**What to do:** Leave out the pictures, then output the lines of the records below from the first through the one containing "pinky mcp: (369, 696)".

**The input:**
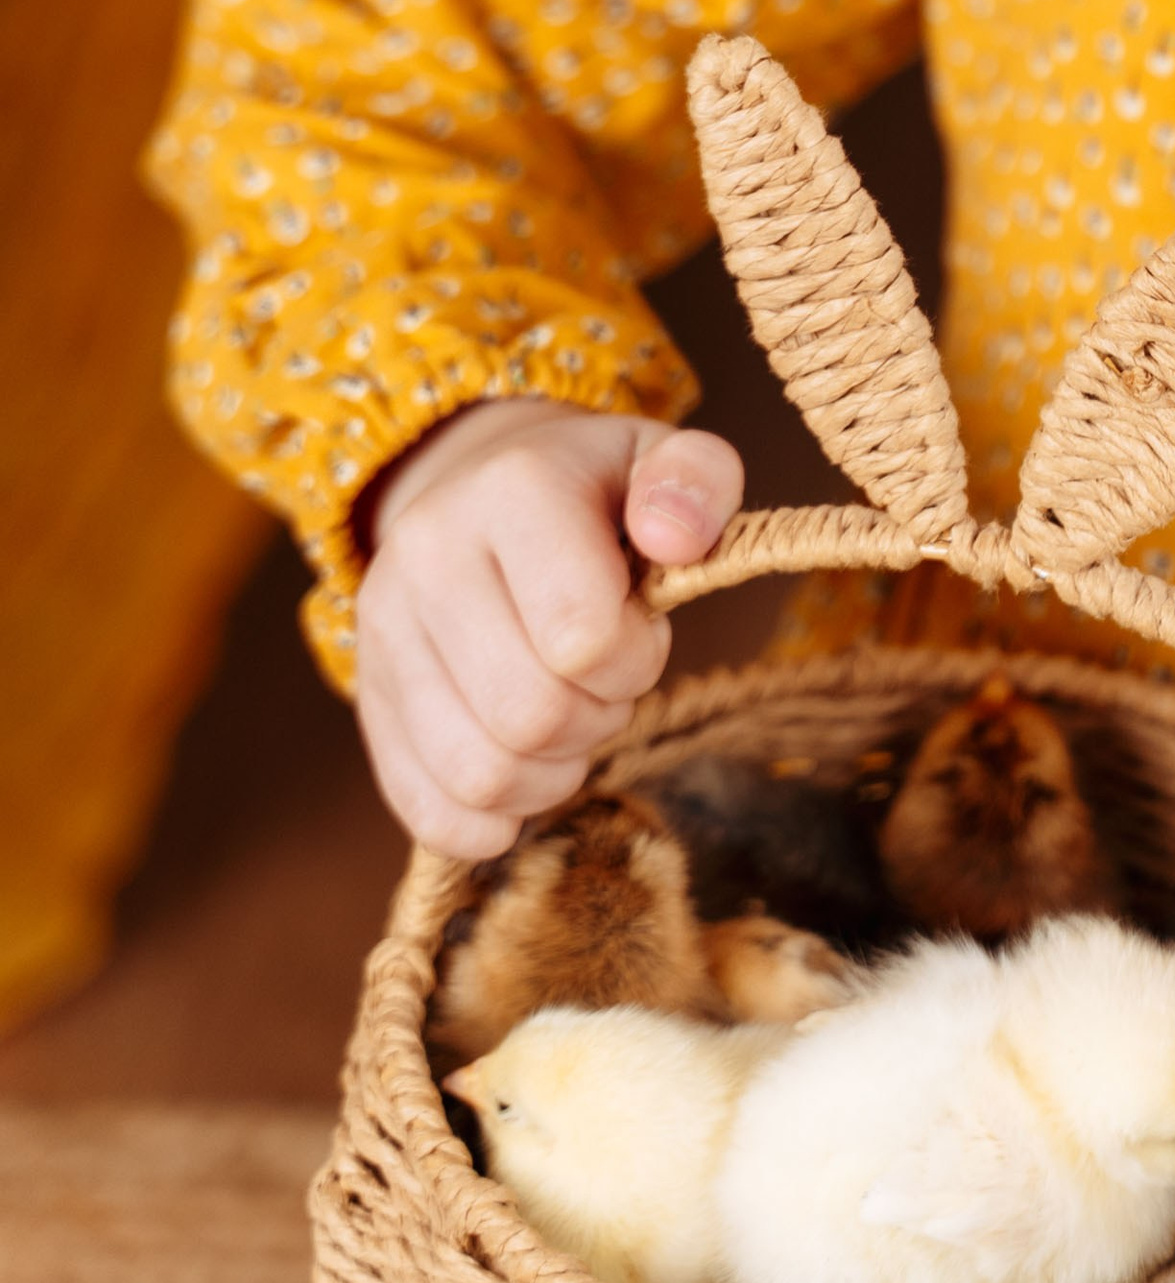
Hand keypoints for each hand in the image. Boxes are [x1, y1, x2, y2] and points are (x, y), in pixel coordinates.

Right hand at [354, 401, 741, 859]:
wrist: (485, 490)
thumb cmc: (595, 490)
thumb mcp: (661, 461)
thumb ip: (697, 481)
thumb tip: (676, 537)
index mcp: (512, 489)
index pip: (582, 636)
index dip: (634, 657)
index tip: (638, 628)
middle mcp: (428, 553)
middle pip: (530, 717)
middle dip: (599, 718)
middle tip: (607, 680)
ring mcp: (383, 629)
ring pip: (477, 775)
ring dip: (551, 775)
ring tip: (569, 718)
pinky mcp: (369, 696)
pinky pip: (425, 810)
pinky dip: (490, 821)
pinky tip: (524, 773)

**Result:**
Hand keypoints for each hand in the image. Boxes are [x1, y1, x2, y2] and points are (x, y), in pixel coordinates.

Right hand at [354, 401, 741, 859]:
wrist: (485, 490)
thumb cmc: (595, 490)
thumb mcp: (661, 461)
thumb ip: (697, 481)
thumb tip: (676, 537)
index mcp: (512, 489)
index pip: (582, 636)
index dip: (634, 657)
index tip: (638, 628)
middle mcp: (428, 553)
middle pip: (530, 717)
middle dip: (599, 718)
middle tip: (607, 680)
ring mcp: (383, 629)
ring pip: (477, 775)
ring dip: (551, 775)
ring tip: (569, 718)
pinky mcp: (369, 696)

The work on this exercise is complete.